The knock on the door shattered it.
Sharp. Hard. Insistent.
I froze. Demi tensed on top of me, her eyes wide.
Another knock, louder this time. “Wolf. Open the fuck up.”
Tremor.
I swore under my breath. I shoved out of bed and dragged on my jeans and cut. Demi pulled the sheet up around her and watched me with wary eyes.
“Stay quiet,” I ordered.
She scowled. “Don’t tell me what—”
“Demi.” My voice came out sharper than I meant, edged with fear I couldn’t hide. “Please. Just stay quiet.”
Her lips pressed tight, but she nodded.
I yanked the door open. Tremor stood there with his smirk razor-sharp, and his eyes flicked past me to the bed where Demi was visible through the dim light.
“Well, well,” he drawled. “Guess claiming her wasn’t just talk.”
My body blocked the doorway. “You got something to say, say it.”
He leaned in, his grin humorless. “Word’s spreading, Wolf. You bringing her in like this, making her yours, it’s got people talking. Some don’t like it.”
“Let ‘em talk,” I growled.
His eyes glinted. “Just remember, when a man claims something in this life, he’s saying he’s willing to bleed for it. Willing to die for it. You ready for that?”
I didn’t flinch. “Yeah. I am.”
Tremor’s smirk widened, but there was still no humor in it. “Good. You better be.” He turned and walked away.
I shut the door with my pulse jackhammering in my ear and my jaw tight.
Demi sat up on the bed with the sheet clutched to her chest, and her eyes searched mine. “What did he mean?”
I dragged a hand through my hair and swore under my breath. “It means the clock’s ticking. Means people are watching us closer than ever. And it means that from now on, if someone wants to come after me, they’ll come after you too.”
Her face paled, but she didn’t look away. “Then let them.”
My chest tightened. “You don’t understand—”
“No, you don’t,” she snapped, fire flaring in her eyes. “I know what I’m risking, Wolf. I’ve known since the night I found you. And I don’t care. I’m not walking away.” Her voice cracked. “Not from you. Not from this. And not until I know the truth about Tyler.”
The weight of her words hit hard.
I sat on the edge of the bed, dragged her into my arms, and buried my face against her neck. “You’re going to get me killed, Demi.”
She held me tighter, and her lips brushed my ear. “Then I guess we go down together.”
My arms crushed her against me, and my body tried to tell her with everything I couldn’t say.
Because she was right.
There was no walking back now.
She was mine.
And I’d bleed before I let the world take her from me.
That night, I kept watch from the window. A cigarette burned low between my fingers while she slept, tangled in the sheets behind me.
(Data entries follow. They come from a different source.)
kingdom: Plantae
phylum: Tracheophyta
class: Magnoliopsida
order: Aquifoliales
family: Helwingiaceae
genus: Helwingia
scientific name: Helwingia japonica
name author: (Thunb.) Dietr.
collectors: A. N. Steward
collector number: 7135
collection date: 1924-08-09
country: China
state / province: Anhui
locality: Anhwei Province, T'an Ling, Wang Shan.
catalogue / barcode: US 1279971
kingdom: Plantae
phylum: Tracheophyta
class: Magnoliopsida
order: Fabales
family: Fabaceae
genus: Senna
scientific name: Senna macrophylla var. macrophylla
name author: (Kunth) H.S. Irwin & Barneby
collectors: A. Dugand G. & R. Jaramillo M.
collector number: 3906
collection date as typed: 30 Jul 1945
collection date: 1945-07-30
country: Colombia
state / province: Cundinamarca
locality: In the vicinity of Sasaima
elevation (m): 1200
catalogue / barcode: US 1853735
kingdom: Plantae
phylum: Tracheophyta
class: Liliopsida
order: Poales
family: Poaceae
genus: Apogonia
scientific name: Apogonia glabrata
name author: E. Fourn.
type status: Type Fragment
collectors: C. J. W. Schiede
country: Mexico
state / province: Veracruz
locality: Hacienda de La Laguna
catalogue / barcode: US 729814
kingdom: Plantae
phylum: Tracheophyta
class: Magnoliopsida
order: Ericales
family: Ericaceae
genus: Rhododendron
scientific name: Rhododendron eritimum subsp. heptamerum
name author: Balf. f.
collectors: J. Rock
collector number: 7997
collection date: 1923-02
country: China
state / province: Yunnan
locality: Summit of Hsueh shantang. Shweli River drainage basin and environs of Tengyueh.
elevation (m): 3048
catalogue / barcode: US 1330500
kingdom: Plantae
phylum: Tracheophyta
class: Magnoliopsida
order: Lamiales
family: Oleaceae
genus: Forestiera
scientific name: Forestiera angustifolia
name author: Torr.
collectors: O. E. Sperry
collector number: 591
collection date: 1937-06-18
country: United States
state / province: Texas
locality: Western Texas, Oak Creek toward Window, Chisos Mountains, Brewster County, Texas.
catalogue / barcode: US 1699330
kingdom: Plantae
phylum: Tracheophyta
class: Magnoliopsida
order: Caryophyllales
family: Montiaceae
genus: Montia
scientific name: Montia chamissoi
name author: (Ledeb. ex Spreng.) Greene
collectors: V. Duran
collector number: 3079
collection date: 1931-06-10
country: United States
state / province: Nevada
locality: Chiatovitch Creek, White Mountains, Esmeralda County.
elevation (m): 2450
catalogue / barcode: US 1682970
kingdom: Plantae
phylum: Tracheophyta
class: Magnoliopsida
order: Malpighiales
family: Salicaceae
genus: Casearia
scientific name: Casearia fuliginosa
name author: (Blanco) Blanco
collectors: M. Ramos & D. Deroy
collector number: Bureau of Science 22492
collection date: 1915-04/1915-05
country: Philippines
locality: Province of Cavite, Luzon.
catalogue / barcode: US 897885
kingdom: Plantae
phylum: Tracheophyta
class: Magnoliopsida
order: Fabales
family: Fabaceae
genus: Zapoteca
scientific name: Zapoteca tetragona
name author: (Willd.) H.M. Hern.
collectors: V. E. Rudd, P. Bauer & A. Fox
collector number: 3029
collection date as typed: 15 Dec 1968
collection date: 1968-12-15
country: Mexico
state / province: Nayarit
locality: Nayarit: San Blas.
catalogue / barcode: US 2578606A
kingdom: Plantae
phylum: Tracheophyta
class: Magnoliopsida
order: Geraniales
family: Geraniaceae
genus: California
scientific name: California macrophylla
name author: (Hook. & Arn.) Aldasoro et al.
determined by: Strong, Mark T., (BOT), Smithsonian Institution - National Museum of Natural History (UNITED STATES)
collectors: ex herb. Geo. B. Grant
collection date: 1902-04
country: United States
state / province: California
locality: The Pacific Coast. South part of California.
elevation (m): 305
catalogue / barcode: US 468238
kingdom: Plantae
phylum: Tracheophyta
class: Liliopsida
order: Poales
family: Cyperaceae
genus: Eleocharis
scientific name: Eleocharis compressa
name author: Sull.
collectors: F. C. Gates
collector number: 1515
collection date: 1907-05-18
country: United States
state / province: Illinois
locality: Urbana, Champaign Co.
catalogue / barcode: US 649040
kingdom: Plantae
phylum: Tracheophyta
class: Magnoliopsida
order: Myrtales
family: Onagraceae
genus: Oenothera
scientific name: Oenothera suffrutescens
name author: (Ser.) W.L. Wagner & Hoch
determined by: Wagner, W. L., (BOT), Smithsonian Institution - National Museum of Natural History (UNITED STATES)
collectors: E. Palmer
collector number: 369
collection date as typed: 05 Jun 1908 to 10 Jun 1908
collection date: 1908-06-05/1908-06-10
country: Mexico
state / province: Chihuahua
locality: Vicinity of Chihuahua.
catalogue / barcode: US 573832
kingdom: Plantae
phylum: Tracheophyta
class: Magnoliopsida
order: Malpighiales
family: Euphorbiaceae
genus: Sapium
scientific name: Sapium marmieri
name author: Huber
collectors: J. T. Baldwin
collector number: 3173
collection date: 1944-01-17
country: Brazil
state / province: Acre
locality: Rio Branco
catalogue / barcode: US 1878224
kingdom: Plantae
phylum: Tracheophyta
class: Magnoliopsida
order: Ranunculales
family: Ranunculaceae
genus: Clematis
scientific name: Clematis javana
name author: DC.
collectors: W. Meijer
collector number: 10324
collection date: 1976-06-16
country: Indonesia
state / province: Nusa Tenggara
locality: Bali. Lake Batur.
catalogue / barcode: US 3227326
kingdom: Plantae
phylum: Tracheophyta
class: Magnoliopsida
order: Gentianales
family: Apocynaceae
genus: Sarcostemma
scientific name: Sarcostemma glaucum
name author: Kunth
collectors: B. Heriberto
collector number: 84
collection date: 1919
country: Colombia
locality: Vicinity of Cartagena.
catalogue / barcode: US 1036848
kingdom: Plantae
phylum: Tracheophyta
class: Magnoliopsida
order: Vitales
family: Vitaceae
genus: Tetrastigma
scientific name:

Every sound in the clubhouse made my hand twitch toward the gun next to me.
When I glanced back at her, soft, vulnerable, and beautiful in a way that made my chest ache, I knew I’d made my choice.
The Broken Sons were my blood. My life. My code.
But Demi Cross was my heart.
And God help anyone who tried to take her from me.
Chapter Twenty-One
Demi
I stretched as the sheet slipped over my skin, and I stared at the ceiling for a count of ten while memories rolled back in slow waves. His hands. His voice rough in my ear. The promise in the way he touched me.
Claimed. It should’ve felt like a collar. Instead, it settled over me like a vow I’d asked for and refused to return.
He wasn’t in the room. The shower hissed through the open bathroom door. A shadow moved behind the glass of a familiar outline that tugged heat into my cheeks before I could decide whether to be annoyed or thrilled that a silhouette knew every inch of my body.
I found my shirt on the chair but opted to grab his hoodie. I dragged it on and it swallowed me. The sleeves fell past my knuckles, and the weight of it felt indecently intimate. The mirror caught me with my hair wrecked and my mouth still a little swollen from all his kisses.